** Begin Data lines **

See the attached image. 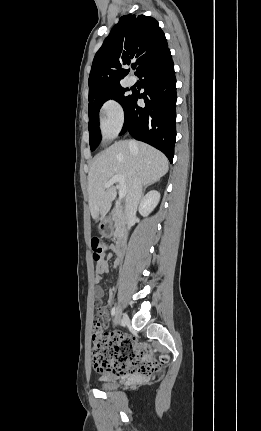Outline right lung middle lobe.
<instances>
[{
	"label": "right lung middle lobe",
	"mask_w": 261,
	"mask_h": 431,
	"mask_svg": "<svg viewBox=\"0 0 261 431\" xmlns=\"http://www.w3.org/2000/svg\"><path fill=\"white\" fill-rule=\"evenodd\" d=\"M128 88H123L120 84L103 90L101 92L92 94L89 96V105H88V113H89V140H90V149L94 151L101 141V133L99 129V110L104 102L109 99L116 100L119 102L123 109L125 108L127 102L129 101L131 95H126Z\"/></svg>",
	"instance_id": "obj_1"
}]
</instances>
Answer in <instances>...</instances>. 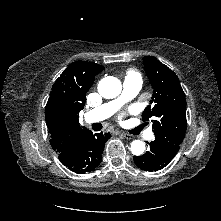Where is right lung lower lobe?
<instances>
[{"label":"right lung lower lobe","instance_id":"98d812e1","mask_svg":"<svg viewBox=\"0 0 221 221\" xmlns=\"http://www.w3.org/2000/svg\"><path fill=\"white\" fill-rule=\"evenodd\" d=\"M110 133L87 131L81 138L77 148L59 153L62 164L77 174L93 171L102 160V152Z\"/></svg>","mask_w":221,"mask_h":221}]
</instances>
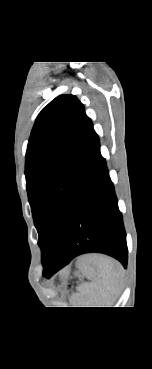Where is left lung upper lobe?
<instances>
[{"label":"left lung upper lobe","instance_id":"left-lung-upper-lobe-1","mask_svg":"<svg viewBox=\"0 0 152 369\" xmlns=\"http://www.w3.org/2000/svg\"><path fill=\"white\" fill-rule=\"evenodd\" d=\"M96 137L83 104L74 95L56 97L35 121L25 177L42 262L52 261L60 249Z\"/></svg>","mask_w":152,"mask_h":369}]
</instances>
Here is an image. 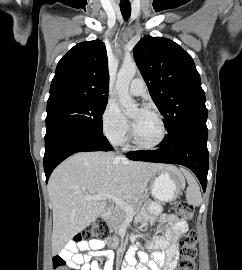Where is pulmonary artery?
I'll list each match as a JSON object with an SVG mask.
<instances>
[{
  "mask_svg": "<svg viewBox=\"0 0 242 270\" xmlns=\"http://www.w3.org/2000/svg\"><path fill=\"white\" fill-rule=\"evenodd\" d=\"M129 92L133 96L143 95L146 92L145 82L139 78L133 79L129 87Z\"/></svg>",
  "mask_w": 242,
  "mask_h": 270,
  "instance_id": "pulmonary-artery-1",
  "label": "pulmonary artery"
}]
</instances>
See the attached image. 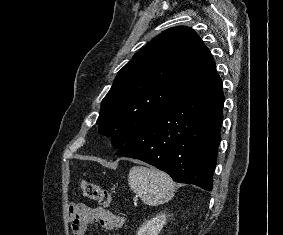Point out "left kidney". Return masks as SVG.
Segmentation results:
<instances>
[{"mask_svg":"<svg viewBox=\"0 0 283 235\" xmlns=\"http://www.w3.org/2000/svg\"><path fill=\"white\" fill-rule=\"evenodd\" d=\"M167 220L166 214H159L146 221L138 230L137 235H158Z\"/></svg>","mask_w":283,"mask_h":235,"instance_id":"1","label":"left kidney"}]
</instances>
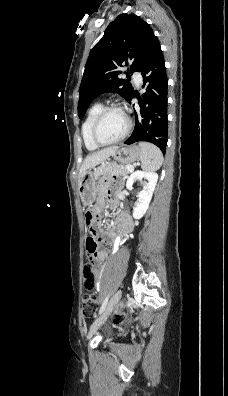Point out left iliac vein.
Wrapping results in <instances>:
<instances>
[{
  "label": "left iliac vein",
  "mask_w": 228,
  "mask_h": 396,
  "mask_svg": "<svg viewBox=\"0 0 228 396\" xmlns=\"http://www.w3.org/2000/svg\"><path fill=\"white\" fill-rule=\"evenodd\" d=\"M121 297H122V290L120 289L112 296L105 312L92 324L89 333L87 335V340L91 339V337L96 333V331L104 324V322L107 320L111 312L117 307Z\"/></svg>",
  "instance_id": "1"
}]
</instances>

** End Data lines **

▸ **Written request**
Count the lines in the records above that contain the string "label", treating uppercase and lowercase letters as different, and reply with the number alone.

▸ **Right answer**
6